In this case of MDS involving trisomy 8, cutaneous manifestations (i.e., PG) preceded an overt hematological disorder and Behcet's disease. PG was refractory to several immunosuppressants but responsive to MDS treatment with allogeneic HSCT. Several case reports and series have revealed associations between various skin lesions and MDS. Farah et al. [5] reported that up to 10% of patients diagnosed with MDS experienced skin manifestations, including nonspecific neutrophilic dermatosis, specific-lesion (neoplastic hematopoietic cell infiltration) and leukocytoclastic vasculitis. Haga et al. [10] demonstrated that the neutrophils in neutrophilic dermatosis originated from MDS cells. Survival analysis showed a trend of increased leukemic transformation in patients with skin lesions. Thus, it is important to recognize skin lesions in MDS patients even in the early stage, and they warrant close observation.

In patients with underlying diseases, therapy should be directed not only to autoimmune disease but also to the systemic disease. In this case, hypomethylating agent (HMA) treatment did not improve pancytopenia or the skin lesions.
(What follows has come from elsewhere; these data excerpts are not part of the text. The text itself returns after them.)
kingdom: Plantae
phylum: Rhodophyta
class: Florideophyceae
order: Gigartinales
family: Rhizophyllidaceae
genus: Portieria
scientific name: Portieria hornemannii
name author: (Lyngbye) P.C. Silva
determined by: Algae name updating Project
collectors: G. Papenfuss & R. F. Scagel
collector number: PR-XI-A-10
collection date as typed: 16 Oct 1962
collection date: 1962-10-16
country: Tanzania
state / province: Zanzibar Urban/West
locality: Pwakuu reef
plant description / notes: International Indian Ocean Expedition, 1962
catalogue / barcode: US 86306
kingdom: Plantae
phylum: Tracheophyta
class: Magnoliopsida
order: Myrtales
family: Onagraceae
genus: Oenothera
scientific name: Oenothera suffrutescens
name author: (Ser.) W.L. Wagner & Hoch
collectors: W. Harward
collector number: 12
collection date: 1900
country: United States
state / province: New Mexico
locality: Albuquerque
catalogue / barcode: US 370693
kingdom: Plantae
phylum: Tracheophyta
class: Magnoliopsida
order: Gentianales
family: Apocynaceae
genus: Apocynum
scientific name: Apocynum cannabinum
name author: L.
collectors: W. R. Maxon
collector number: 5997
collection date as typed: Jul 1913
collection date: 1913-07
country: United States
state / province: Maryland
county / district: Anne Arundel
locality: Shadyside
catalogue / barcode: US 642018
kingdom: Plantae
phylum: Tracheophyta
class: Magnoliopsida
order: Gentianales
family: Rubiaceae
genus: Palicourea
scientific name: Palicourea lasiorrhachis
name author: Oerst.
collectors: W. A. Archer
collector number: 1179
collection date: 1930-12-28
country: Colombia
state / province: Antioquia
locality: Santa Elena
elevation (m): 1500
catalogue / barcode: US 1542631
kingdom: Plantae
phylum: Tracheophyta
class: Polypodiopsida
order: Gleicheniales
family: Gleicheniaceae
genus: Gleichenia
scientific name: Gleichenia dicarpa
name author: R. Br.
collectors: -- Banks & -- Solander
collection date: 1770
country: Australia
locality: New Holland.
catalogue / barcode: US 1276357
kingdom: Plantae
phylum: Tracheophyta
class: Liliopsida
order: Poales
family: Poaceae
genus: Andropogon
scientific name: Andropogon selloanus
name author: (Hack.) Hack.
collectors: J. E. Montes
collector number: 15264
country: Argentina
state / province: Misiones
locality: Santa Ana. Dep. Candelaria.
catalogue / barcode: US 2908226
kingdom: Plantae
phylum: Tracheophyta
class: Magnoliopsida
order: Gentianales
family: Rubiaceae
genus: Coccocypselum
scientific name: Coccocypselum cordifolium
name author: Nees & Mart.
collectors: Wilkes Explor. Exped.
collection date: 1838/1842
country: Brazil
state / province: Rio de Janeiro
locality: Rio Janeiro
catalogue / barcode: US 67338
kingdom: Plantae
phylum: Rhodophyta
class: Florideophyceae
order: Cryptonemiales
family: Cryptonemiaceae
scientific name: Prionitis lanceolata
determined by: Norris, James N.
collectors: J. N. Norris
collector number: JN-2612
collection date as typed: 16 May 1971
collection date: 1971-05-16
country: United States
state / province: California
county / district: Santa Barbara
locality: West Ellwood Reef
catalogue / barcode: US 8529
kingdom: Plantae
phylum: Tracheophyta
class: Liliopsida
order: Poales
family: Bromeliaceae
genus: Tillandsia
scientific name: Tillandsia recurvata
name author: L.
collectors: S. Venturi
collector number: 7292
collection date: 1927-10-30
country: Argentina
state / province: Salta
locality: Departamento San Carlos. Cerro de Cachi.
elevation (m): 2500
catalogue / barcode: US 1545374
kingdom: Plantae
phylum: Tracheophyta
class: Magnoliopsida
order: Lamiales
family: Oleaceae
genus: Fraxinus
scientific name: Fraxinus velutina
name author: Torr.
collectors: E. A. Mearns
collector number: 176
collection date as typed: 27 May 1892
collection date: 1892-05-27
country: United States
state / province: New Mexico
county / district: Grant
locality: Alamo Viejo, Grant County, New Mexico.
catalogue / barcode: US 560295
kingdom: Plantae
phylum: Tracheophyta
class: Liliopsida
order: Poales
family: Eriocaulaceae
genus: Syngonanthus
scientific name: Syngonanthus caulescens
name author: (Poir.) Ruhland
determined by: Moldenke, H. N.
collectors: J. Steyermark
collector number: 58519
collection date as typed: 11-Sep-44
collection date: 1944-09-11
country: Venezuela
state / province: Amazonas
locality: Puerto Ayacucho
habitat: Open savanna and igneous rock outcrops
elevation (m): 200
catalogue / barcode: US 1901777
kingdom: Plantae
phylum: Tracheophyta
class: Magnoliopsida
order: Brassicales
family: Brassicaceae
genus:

It is unclear whether responsiveness to HMA treatment is associated with improvements in skin manifestations. Considering the favorable clinical outcome after HSCT in this patient, an aggressive treatment strategy may be needed, if feasible, in intermediate-risk MDS patients with skin manifestations.

In conclusion, our case provides important evidence indicating that allogeneic HSCT can be a curative modality for the treatment of MDS and associated pyoderma gangrenosum and Behcet's disease.

Figures
Fig. 1.

Presentation of clinical course after diagnosis of myelodysplastic syndrome (MDS). The facial granulomatous lesion at diagnosis (A), oral ulcer, suppurative ulcer on leg, and ulcerative lesion in ileum by colonoscopy (B). Improvement of the facial granulomatous lesion and leg ulcer after allogeneic stem cell transplantation (SCT) (C).